Although I’m not a mad gardener I do find mucking about in the veggie patch extremely satisfying. Over the years I have watched my children enjoy eating cherry tomatoes straight from the bush, get really dirty digging for potatoes and poke amongst the leaves for zucchini. My family’s gardening experience confirms what Australian company Twigz already knows – that ‘plants grow kids’.
Gardening has so many benefits for children. Apart from the basic joy of getting a bit of dirt under their fingernails, a garden requires patience, ongoing attention and provides children with the opportunity to learn about how things grow, the seasons and food webs.
Noticing a lack of well designed, sturdy children’s gardening tools, horticulturist Chris Hajos began Twigz and set about providing young gardeners with the appropriate tools and resources to enjoy the garden.
The Twigz gardening equipment is ergonomically designed for children and functions the same way adult tools work (but look much cooler than adult tools). Zinc coated steel in bright orange, blue or apple green and single piece plastic hand tools will facilitate many happy hours outdoors.
The design of each piece includes thoughtful and important details – the buckets are short and squat so that they don’t tip over; the watering cans have two handles for easy, controlled lifting and the wheelbarrow is the first of its kind, featuring two wheels at the front so that it’s easy for children to manoeuvre.
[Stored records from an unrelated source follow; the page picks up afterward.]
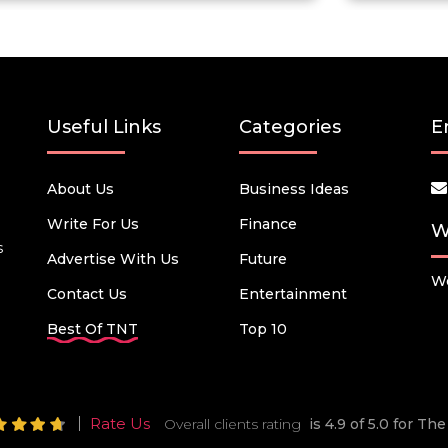
Useful Links
Categories
E
About Us
Business Ideas
Write For Us
Finance
W
s
Advertise With Us
Future
We
Contact Us
Entertainment
Best Of TNT
Top 10
Rate Us
Overall clients rating
is 4.9 of 5.0 for T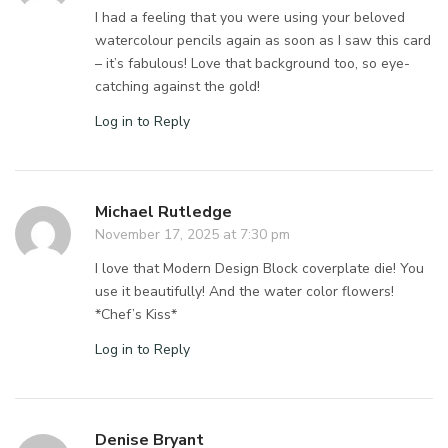
I had a feeling that you were using your beloved
watercolour pencils again as soon as I saw this card
– it’s fabulous! Love that background too, so eye-
catching against the gold!
Log in to Reply
Michael Rutledge
November 17, 2025 at 7:30 pm
I love that Modern Design Block coverplate die! You
use it beautifully! And the water color flowers!
*Chef’s Kiss*
Log in to Reply
Denise Bryant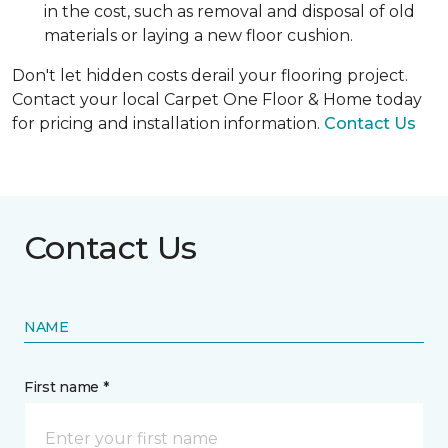
in the cost, such as removal and disposal of old
materials or laying a new floor cushion.
Don't let hidden costs derail your flooring project.
Contact your local Carpet One Floor & Home today
for pricing and installation information.
Contact Us
Contact Us
NAME
First name *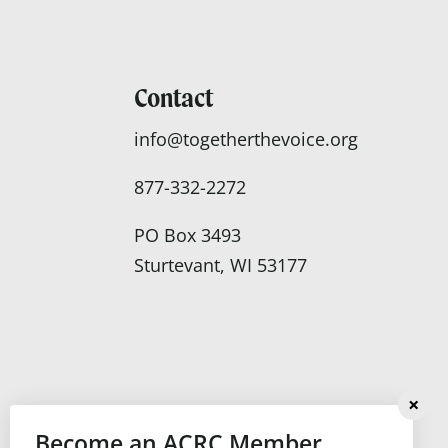
Contact
info@togetherthevoice.org
877-332-2272
PO Box 3493
Sturtevant, WI 53177
Become an ACRC Member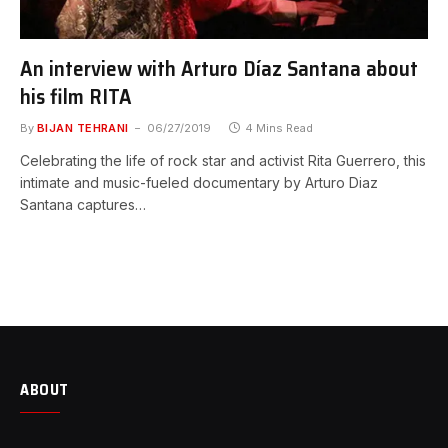
An interview with Arturo Díaz Santana about
his film RITA
By
BIJAN TEHRANI
06/27/2019
4 Mins Read
Celebrating the life of rock star and activist Rita Guerrero, this
intimate and music-fueled documentary by Arturo Diaz
Santana captures…
ABOUT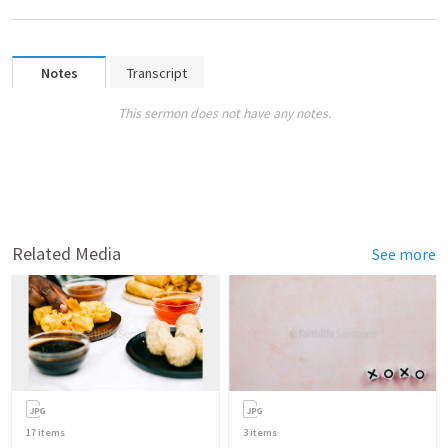
Notes
Transcript
This sermon does not have any notes.
Related Media
See more
17
items
3
items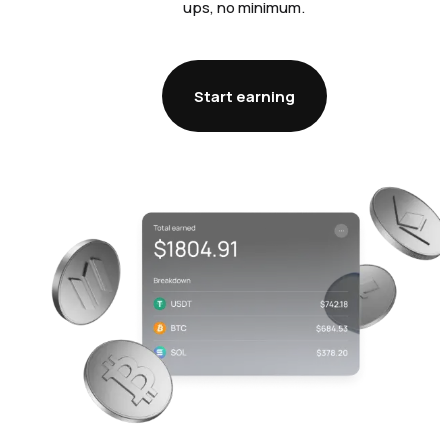
ups, no minimum.
Start earning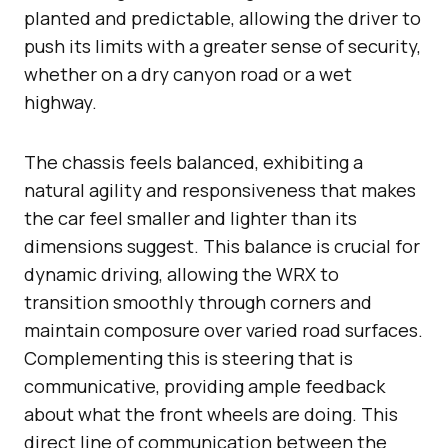
planted and predictable, allowing the driver to
push its limits with a greater sense of security,
whether on a dry canyon road or a wet
highway.
The chassis feels balanced, exhibiting a
natural agility and responsiveness that makes
the car feel smaller and lighter than its
dimensions suggest. This balance is crucial for
dynamic driving, allowing the WRX to
transition smoothly through corners and
maintain composure over varied road surfaces.
Complementing this is steering that is
communicative, providing ample feedback
about what the front wheels are doing. This
direct line of communication between the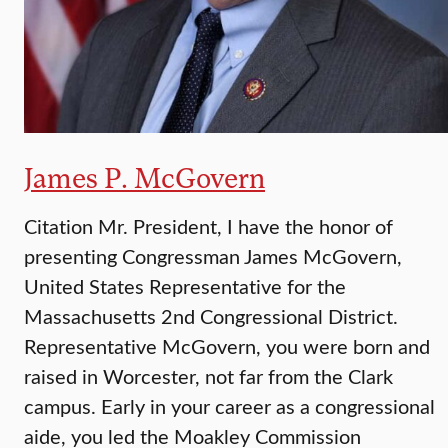
James P. McGovern
Citation Mr. President, I have the honor of
presenting Congressman James McGovern,
United States Representative for the
Massachusetts 2nd Congressional District.
Representative McGovern, you were born and
raised in Worcester, not far from the Clark
campus. Early in your career as a congressional
aide, you led the Moakley Commission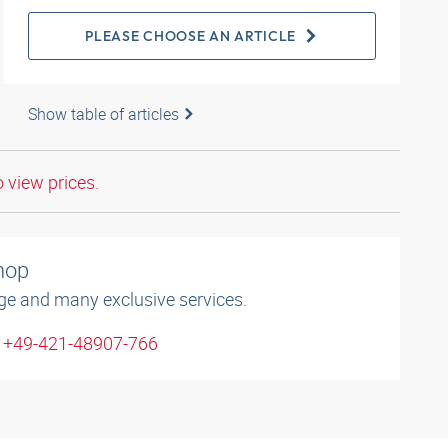
PLEASE CHOOSE AN ARTICLE
Show table of articles
o view prices.
shop
ge and many exclusive services.
: +49-421-48907-766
As well as the right tools, Twigz offers a host of gardening tips, online activities and a free gardening club for kids. Simple fact sheets including information on composting and how to set up a vegetable garden through to seasonal newsletters and recipes for home grown produce are all available and pitched at the perfect level for young gardeners.
Twigz tools are available at a number of retail gardening centres and toy shops around Australia as well as online at Eco at Home. Small watering cans are $10, gardening gloves are $4.50, a set of three hand tools is $16.50 and large tools such as brooms and rakes are $20 each (or available as a set of four for $59).